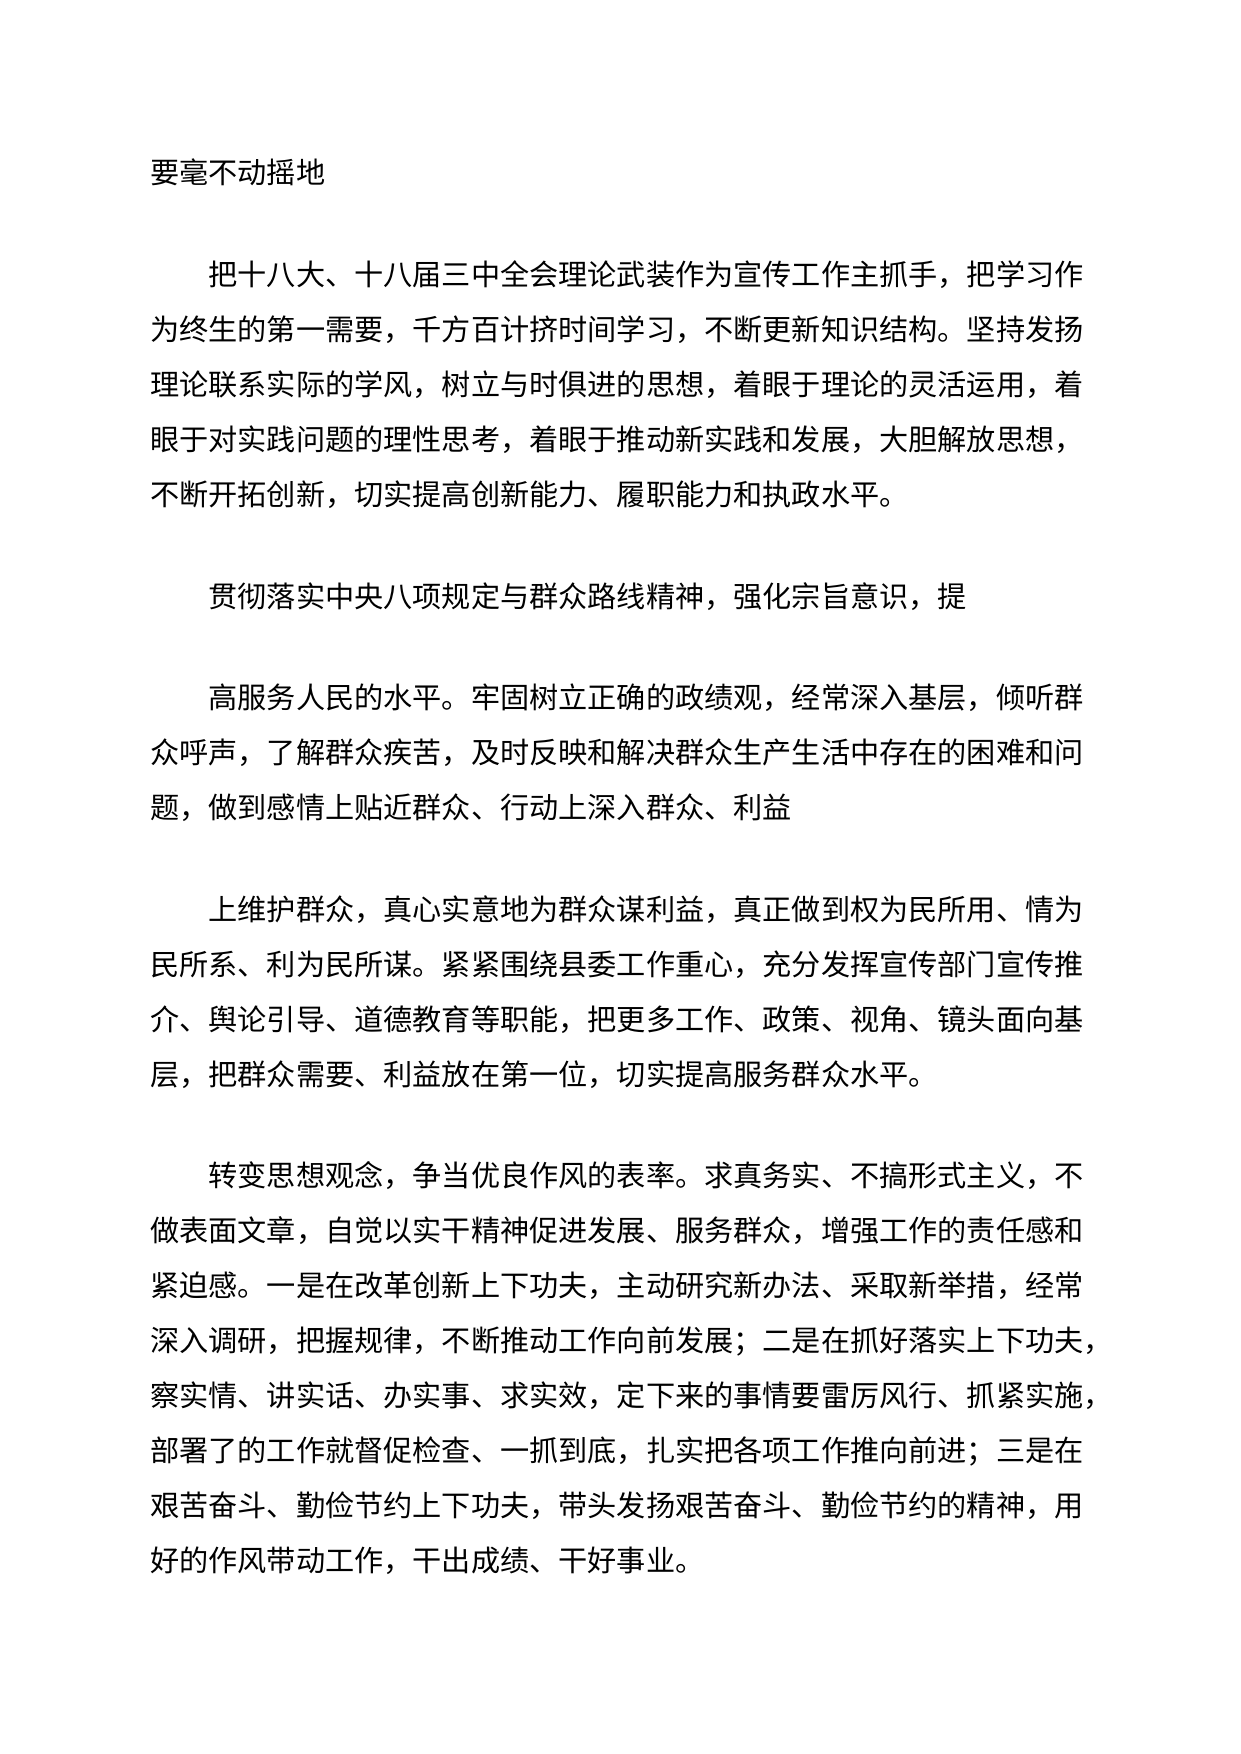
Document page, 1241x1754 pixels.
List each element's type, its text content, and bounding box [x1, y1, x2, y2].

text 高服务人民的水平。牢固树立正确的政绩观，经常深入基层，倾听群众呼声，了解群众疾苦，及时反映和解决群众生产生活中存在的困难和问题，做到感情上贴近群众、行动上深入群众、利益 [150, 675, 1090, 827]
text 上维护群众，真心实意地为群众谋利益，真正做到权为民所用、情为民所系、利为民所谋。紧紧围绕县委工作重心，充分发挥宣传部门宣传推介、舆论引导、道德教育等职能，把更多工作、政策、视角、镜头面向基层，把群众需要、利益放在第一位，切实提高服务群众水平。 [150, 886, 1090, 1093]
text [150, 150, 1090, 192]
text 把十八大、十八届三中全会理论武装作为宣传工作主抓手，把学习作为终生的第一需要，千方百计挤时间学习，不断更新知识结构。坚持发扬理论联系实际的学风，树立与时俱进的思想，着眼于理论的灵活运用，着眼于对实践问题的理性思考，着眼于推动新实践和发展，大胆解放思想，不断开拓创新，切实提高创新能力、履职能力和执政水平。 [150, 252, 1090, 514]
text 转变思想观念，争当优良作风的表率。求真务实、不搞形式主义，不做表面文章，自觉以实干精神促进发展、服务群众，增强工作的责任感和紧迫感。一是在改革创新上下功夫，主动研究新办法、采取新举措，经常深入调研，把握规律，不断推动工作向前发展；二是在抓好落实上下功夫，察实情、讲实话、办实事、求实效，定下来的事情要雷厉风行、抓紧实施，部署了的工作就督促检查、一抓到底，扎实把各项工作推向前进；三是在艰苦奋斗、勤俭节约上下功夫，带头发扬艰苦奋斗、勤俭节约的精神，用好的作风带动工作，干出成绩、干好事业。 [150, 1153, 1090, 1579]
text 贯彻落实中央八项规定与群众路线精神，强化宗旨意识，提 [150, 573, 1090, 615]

*-*-*

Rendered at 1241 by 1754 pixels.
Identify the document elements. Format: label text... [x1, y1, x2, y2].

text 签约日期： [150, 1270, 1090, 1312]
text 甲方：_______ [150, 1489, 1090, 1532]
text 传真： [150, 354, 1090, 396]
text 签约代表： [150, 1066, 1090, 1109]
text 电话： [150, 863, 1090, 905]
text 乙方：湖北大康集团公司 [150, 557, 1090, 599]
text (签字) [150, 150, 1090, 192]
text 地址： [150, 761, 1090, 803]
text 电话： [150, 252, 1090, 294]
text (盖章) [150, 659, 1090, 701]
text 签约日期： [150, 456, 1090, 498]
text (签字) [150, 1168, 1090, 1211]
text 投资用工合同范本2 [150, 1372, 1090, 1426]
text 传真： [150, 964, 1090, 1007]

*-*-*

_Problem_.
Where does the word "pixels" appear in the listing? List each line that holds it.

_Result_.
Document page, 1241x1754 pixels.
Rendered at 1241 by 1754 pixels.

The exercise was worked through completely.